- Version in the Tate Britain known as A School
- Artist: John Opie
- Year: 1784
- Type: Oil on canvas, genre painting
- Dimensions: 102.3 cm × 127 cm (40.3 in × 50 in)
- Location: Tate Britain; London;

= The Schoolmistress (painting) =

1784 painting by John Opie

The Schoolmistress is the name of two paintings from 1784 by the British artist John Opie. Both versions show the schoolmistress with five boys and a cat; both are oil on canvas, approximately 40 inches by 50 inches, painted while Opie was living in London, at No 63 Great Queen Street.

One of the two paintings, originally titled A School but sometimes also known as The Schoolmistress, was exhibited at the Royal Academy (No 162) during the Exhibition of 1784. This version, once owned by Samuel Jones-Loyd, 1st Baron Overstone, was sold in 1823 for George Watson-Taylor MP for 90 Guineas; it was sold in 1875 by Jesse Watts-Russell MP of Ilam Park in Staffordshire for 750 Guineas, said to be the highest price ever paid for an Opie picture at the time. In 1785 it was engraved in mezzotint by Valentine Green, an indication of its popularity.

Another version, also The Schoolmistress, was owned by George Grey, 5th Earl of Stamford. It was exhibited at the Art Treasures Exhibition, Manchester 1857 as No 133. One or other of these versions was exhibited at the Grafton Gallery Exhibition of Fair Children in 1895, and the Guildhall Exhibition of French and English Painters of the Eighteenth Century in 1902.
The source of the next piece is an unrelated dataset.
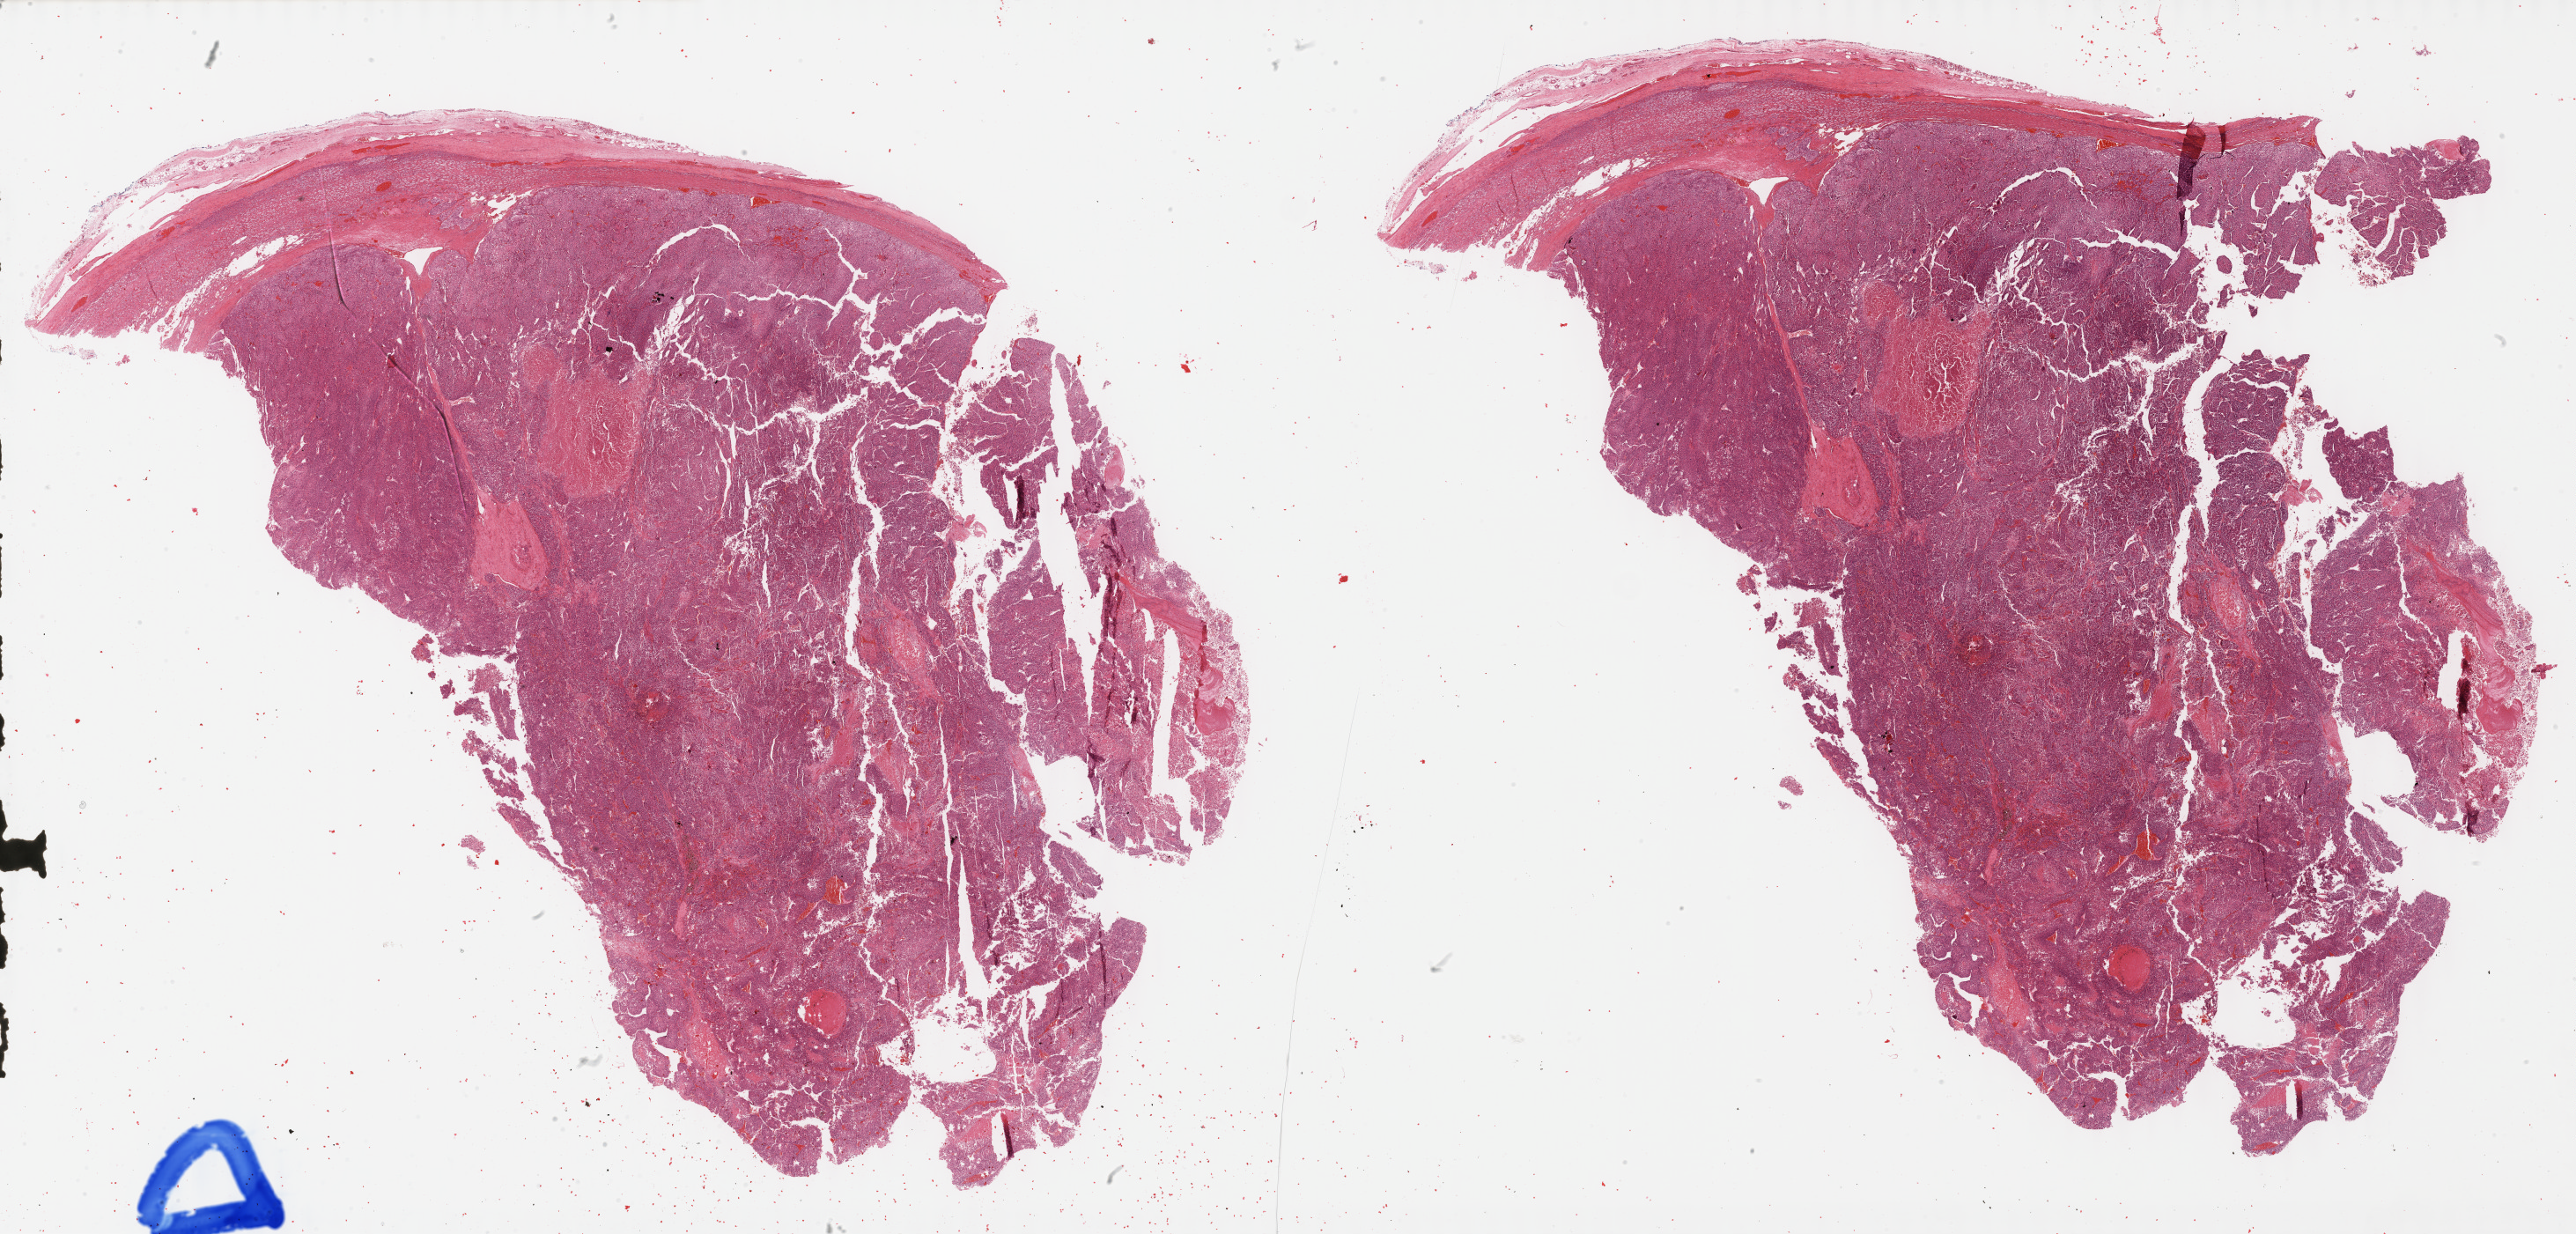
Digitized H&E-stained tissue section (whole slide), a low-resolution overview of the entire scanned area, about 47.3 x 22.6 mm (from a 40x scan); FFPE section; primary tumour sample from the adrenal cortex. Patient: female, age at initial diagnosis 53 years.
Laterality: right. Diagnosis: Adrenal cortical carcinoma (cortex of adrenal gland).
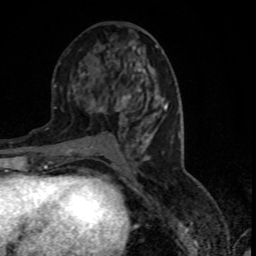
Breast MRI (dynamic contrast-enhanced), one axial slice; slice 40 of 80 in the series (ordered by position); cropped to one breast; dynamic contrast-enhanced series, time point 2 of 7 at this slice position (early post-contrast); 1.5 T; TE 4.2 ms, TR 7.1 ms; 2 mm slice thickness; 256 × 256 image matrix, field of view 150 × 150 mm. Female patient.
Outlined on this slice (semi-automatically segmented with operator editing):
- enhancing-tissue mask used for the functional tumour volume (all voxels passing the contrast-enhancement thresholds inside the analysis volume; usually the tumour): box from (x=125, y=90) to (x=140, y=99) px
One version, lighter, with the cat shown on the right, was bought by a Dr Earl Wood in 1930 from art dealers Spink & Son, at a cost of $7,500. Wood took it back to the United States. In 1969 it was stolen from the Wood residence in Newark, New Jersey, likely by members of the mafia. It was recovered in 2024 in St. George, Utah.

The other version – darker, with the cat on the left – was for many years part of the Loyd Collection of paintings and drawings at Lockinge near Wantage, Berkshire. Accepted in lieu of Inheritance Tax by HM Government, it was allocated to Tate Britain in 2020.